Mike Nelson's Death Rat!
- Author: Michael J. Nelson
- Cover artist: Michael Koelsch
- Language: English
- Genre: Humor, fiction
- Published: 2003
- Publisher: HarperCollins
- Publication place: United States

= Mike Nelson's Death Rat! =

2003 novel by Michael J. Nelson

Mike Nelson's Death Rat! is the first full-length novel by American author Michael J. Nelson. It was first published on April 1, 2003. The cover art was illustrated by pulp artist Michael Koelsch.

==Plot==
Death Rat! is primarily a satire, with its main subject being the state of Minnesota, where Nelson lives. Nelson's targets include parodies of famous Minnesota residents like Prince and Garrison Keillor, as well as the attitudes and quirks of Minnesotans in general.

The protagonist of Mike Nelson's Death Rat! is Pontius Feeb, usually called Ponty, an author of many historical treatises who has just been fired. While working in a fast food restaurant he gets the idea to write a novel of historical fiction based in the small town of Holey, Minnesota. Feeb's novel revolves around the conflict between two citizens of Holey in the early 1900s, and a giant rodent from which the novel gets its name. However, when he tries to sell the novel to a publisher, he is told that he doesn't look right to be the author of an action novel. Feeb then enlists the help of local actor Jack Ryback to pretend he wrote the book and attempt to sell it. Jack sells the novel easily, but tells the publisher that it is a non-fiction book, instead of a novel. Jack and Pontius then work with the citizens of Holey to attempt to cover up the book's fictional nature. During their many visits to Holey, Ponty becomes friendly with the town's female mayor. As Feeb's Death Rat grows in popularity, the cover-up becomes harder and harder to maintain, as the rock star "King Leo" adopts the book as the scripture of a new religion, and sets up a revival in Holey. Meanwhile, a rival Minnesotan author desperately tries to discredit Jack and "his" book.

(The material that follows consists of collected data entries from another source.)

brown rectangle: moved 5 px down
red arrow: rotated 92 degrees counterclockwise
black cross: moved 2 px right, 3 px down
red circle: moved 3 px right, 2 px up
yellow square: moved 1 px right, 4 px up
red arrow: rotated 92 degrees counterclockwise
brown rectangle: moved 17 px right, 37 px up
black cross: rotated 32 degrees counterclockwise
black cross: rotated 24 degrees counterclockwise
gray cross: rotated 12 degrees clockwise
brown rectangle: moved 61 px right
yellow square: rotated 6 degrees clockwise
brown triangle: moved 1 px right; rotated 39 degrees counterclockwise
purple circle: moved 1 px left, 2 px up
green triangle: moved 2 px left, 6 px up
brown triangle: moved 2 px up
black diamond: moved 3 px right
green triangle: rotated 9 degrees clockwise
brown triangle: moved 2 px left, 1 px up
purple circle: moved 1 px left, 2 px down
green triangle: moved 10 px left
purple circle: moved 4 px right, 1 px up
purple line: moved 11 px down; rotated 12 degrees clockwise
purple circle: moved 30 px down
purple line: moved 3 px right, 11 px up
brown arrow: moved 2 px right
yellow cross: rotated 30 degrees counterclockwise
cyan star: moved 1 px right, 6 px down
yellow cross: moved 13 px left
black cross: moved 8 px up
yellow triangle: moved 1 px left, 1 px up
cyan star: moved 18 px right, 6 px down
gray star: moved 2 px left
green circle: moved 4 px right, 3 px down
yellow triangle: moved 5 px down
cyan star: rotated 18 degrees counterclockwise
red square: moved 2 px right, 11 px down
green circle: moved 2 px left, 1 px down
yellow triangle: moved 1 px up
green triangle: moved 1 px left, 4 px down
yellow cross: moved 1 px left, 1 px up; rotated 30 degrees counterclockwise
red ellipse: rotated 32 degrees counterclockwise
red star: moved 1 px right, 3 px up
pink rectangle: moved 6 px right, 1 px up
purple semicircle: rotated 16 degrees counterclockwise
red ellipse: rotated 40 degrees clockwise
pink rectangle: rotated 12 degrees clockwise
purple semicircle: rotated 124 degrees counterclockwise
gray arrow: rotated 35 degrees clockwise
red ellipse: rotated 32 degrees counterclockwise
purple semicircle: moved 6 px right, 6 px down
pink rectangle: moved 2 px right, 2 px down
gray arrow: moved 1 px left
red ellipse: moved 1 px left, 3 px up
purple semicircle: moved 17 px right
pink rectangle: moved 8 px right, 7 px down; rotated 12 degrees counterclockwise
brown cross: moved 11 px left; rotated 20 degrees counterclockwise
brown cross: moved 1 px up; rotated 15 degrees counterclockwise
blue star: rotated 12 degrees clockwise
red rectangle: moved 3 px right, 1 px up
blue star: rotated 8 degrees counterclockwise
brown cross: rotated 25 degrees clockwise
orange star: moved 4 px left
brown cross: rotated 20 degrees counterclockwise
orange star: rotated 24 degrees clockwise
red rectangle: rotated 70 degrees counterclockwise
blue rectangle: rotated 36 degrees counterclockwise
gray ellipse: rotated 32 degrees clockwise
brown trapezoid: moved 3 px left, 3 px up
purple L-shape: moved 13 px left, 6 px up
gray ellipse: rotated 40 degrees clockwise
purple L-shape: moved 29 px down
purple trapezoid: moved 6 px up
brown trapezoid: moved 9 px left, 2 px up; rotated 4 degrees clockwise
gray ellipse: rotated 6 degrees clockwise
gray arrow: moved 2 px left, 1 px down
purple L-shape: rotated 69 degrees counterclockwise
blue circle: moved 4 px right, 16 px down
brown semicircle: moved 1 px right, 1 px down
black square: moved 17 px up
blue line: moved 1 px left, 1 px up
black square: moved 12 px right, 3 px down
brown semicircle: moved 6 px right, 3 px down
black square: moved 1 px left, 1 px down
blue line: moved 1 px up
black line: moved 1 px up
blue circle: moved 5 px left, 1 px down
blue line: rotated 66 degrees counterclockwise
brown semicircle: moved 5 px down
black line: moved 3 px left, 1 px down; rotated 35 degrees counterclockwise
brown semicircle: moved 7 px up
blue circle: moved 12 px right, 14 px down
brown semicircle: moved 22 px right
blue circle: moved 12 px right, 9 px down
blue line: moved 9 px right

In the end the plot is revealed, And after a flurry of lawsuits and media attention Jack and Pontius go back to doing minimum-wage work in St. Paul. In the end, Ponty decides to go live in Holey with the friends that he made there.

==Characters==
Pontius "Ponty" Feeb - A small bookish history author with a number of failed nonfiction books to his name.

Jack Ryback- A large, rugged failed actor who looks the part of an outdoorsman.

Gus Bromstad - Homespun author of the Dogwood books.

King Leo - A Prince-esque funk superstar.

Sandi Knutson - Mayor of Holey and love interest of Ponty.

Ralph - Barkeep at Holey's local pub, the Taconite.